◆ Quoted passage:
◆ ◆ ◆ ◆ ◆

OSHA’s Severe Injury Reporting Program: A Temporary Staffing Perspective

Last year, the Occupational Safety and Health Administration initiated a new reporting requirement that required more prompt reporting of sever work-related injuries or hospitalizations.

In 2014, 4,679 workers died on the job and tens of thousands of employees were injured. The reporting requirement that went into effect Jan. 1, 2015 was implemented to try and prevent work-related fatalities by taking a more proactive stance on investigating and solving on-the-job injuries. Too often, upon researching the cause of the fatality, OSHA found that some of the companies had a long history of severe injuries.

With the more stringent requirements, OSHA plans to focus compliance assistance and enforcement toward workplaces and fields that pose a greater risk for the employees. They also intend to work with employers to identify and eliminate some of the most serious dangers and hazards of the job.

The new requirement mandates that within 24 hours, employers in OSHA-covered states must report the following:

  • Work-related amputation
  • In-patient hospitalization
  • Loss of an eye.

Fatalities must still be reported within 24 hours.

Employers do not need to report motor vehicle accidents on public streets or highways, unless they took place in a construction zone, accidents that occurred on transportation systems like airplanes or buses, or incidents that involved hospitalization for testing or observation.

Employers must report all incidents, regardless of the employee’s employment status (including full-time employees as well as part-time and temporary employees under the employer’s supervision).

Interestingly, despite only 2 percent of the workforce being comprised of temporary workers, 6 percent of the sever injury reports involved temporary workers. Temporary workers are getting severely injured at three times the rate of permanent workers.

◆ ◆ ◆ ◆ ◆

◆ Extracted entries:

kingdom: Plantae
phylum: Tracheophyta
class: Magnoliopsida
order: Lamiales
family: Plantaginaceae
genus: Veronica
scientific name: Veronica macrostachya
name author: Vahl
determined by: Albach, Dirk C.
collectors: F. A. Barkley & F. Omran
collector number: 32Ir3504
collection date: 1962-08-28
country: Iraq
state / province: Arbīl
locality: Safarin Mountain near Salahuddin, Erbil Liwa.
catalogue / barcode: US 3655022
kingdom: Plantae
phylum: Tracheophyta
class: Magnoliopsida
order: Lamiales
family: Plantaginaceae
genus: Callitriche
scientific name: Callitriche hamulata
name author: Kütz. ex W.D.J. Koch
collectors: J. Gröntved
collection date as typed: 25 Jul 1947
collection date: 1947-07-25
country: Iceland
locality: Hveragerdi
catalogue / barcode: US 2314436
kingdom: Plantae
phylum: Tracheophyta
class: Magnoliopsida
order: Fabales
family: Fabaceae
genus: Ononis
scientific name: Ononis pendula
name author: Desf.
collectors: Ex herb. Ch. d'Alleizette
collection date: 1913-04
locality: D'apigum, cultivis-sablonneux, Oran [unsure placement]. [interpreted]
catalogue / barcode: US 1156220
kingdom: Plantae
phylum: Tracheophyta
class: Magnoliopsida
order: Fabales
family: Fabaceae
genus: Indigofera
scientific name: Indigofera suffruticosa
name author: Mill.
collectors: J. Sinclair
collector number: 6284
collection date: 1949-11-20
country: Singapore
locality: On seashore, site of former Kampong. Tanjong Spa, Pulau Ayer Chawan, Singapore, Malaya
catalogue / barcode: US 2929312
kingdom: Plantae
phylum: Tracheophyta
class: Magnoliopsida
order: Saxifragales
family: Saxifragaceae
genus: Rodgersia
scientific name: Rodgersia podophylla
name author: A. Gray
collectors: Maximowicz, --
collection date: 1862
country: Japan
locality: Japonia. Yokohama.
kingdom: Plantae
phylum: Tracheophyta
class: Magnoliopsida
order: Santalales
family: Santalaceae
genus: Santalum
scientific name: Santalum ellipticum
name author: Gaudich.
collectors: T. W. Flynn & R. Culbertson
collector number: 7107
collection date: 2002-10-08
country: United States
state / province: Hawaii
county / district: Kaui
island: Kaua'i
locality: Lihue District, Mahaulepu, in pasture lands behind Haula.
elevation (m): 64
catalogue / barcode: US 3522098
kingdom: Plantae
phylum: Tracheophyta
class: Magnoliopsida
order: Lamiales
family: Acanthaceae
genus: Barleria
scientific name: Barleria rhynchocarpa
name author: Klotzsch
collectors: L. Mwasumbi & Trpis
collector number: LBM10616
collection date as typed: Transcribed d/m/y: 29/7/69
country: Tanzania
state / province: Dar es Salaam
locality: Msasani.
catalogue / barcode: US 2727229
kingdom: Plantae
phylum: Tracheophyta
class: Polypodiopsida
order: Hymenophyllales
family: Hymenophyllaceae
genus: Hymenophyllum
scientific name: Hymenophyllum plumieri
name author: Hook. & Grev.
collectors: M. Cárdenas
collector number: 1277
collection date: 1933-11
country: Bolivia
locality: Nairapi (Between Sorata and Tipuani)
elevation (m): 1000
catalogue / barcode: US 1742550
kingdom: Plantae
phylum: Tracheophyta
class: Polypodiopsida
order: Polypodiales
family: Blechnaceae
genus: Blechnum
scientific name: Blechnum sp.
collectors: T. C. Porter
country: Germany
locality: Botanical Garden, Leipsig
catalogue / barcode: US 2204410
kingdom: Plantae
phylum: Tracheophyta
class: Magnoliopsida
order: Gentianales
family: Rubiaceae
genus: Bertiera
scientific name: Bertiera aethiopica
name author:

◆ ◆ ◆ ◆ ◆

◆ Parts of the exercise:
[1] Copy the article on OSHA's severe injury reporting word for word, starting at "Interestingly, despite only" and ending at "of permanent workers.".
[2] According to the article on OSHA's severe injury reporting, on what date did the new reporting requirement go into effect?
[3] Sum up the article on OSHA's severe injury reporting in two sentences.

◆ Responses per task:
[1]
Interestingly, despite only 2 percent of the workforce being comprised of temporary workers, 6 percent of the sever injury reports involved temporary workers. Temporary workers are getting severely injured at three times the rate of permanent workers.

[2] Jan. 1, 2015.

[3] Since Jan. 1, 2015, employers in OSHA-covered states must report work-related amputations, in-patient hospitalizations, and loss of an eye within 24 hours, for all employees, including part-time and temporary workers under their supervision. OSHA aims to prevent work-related fatalities by focusing on higher-risk workplaces, and the article notes that temporary workers are severely injured at three times the rate of permanent workers.